● **What is required**: Transcribe the millet passage in full, word for word, keeping every character and line break.

● **Study text**:
################

In India: Tinai, chamai, kavalai, kambankorai are some of the names for millet in Tamil. Nuvanam is millet flour. The gruel made from millet, the staple of Ancient Tamils, is called kali, moddak kali, kuul, and sangati. Korralu (Telugu), Navane (Kannada) [Source: Wikipedia]
It cooks as easily as rice in the pressure cooker or using the boiling method. It can be easily eaten with all the side dishes that you would eat with rice - eg. sambar, rasam, curds, dal etc. You can even make pulao, khichdi, pongal, upma and other such dishes with this. If you cook it carefully, each grain stays separate after cooking, and it goes beautifully into salads, adding a lot of body and fibre to your salads. I've read that you can soak and sprout them similar to 'ragi' and powder the sprouted millets for making gruel like weaning foods for babies. The fact that it's naturally gluten free is a boon to people with gluten intolerance. 

Other health benefits of foxtail millet include reducing bad cholesterol and high antioxidant levels.

################

● **Source data**:

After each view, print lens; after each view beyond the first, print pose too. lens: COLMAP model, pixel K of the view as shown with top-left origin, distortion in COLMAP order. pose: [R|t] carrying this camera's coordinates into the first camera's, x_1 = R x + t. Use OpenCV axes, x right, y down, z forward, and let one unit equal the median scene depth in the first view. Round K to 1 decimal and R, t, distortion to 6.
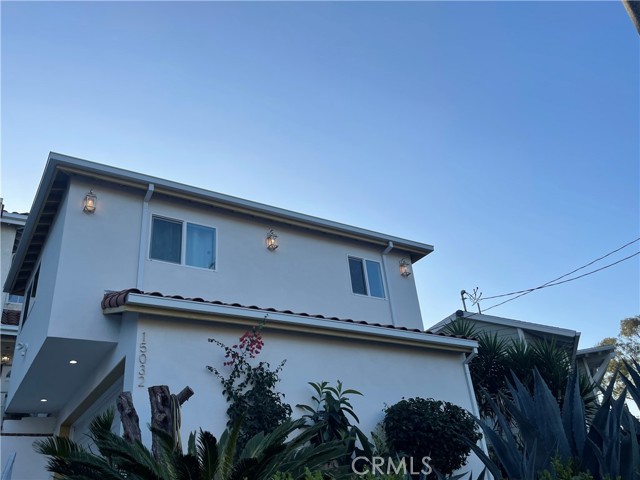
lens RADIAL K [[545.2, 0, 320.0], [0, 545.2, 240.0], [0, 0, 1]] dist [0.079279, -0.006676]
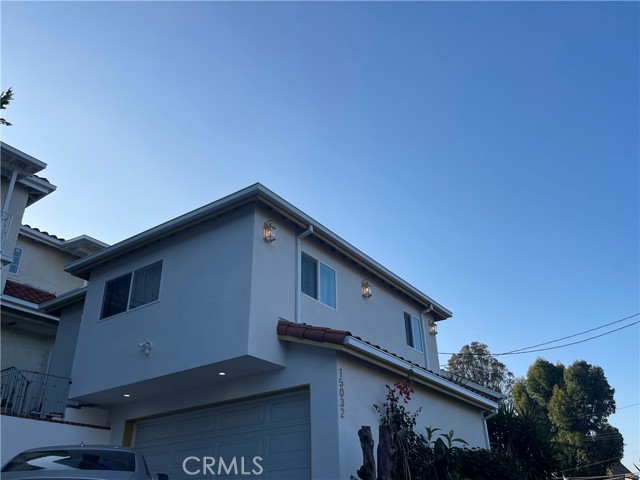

################

● **Response to this exercise**:
In India: Tinai, chamai, kavalai, kambankorai are some of the names for millet in Tamil. Nuvanam is millet flour. The gruel made from millet, the staple of Ancient Tamils, is called kali, moddak kali, kuul, and sangati. Korralu (Telugu), Navane (Kannada) [Source: Wikipedia]
It cooks as easily as rice in the pressure cooker or using the boiling method. It can be easily eaten with all the side dishes that you would eat with rice - eg. sambar, rasam, curds, dal etc. You can even make pulao, khichdi, pongal, upma and other such dishes with this. If you cook it carefully, each grain stays separate after cooking, and it goes beautifully into salads, adding a lot of body and fibre to your salads. I've read that you can soak and sprout them similar to 'ragi' and powder the sprouted millets for making gruel like weaning foods for babies. The fact that it's naturally gluten free is a boon to people with gluten intolerance. 

Other health benefits of foxtail millet include reducing bad cholesterol and high antioxidant levels.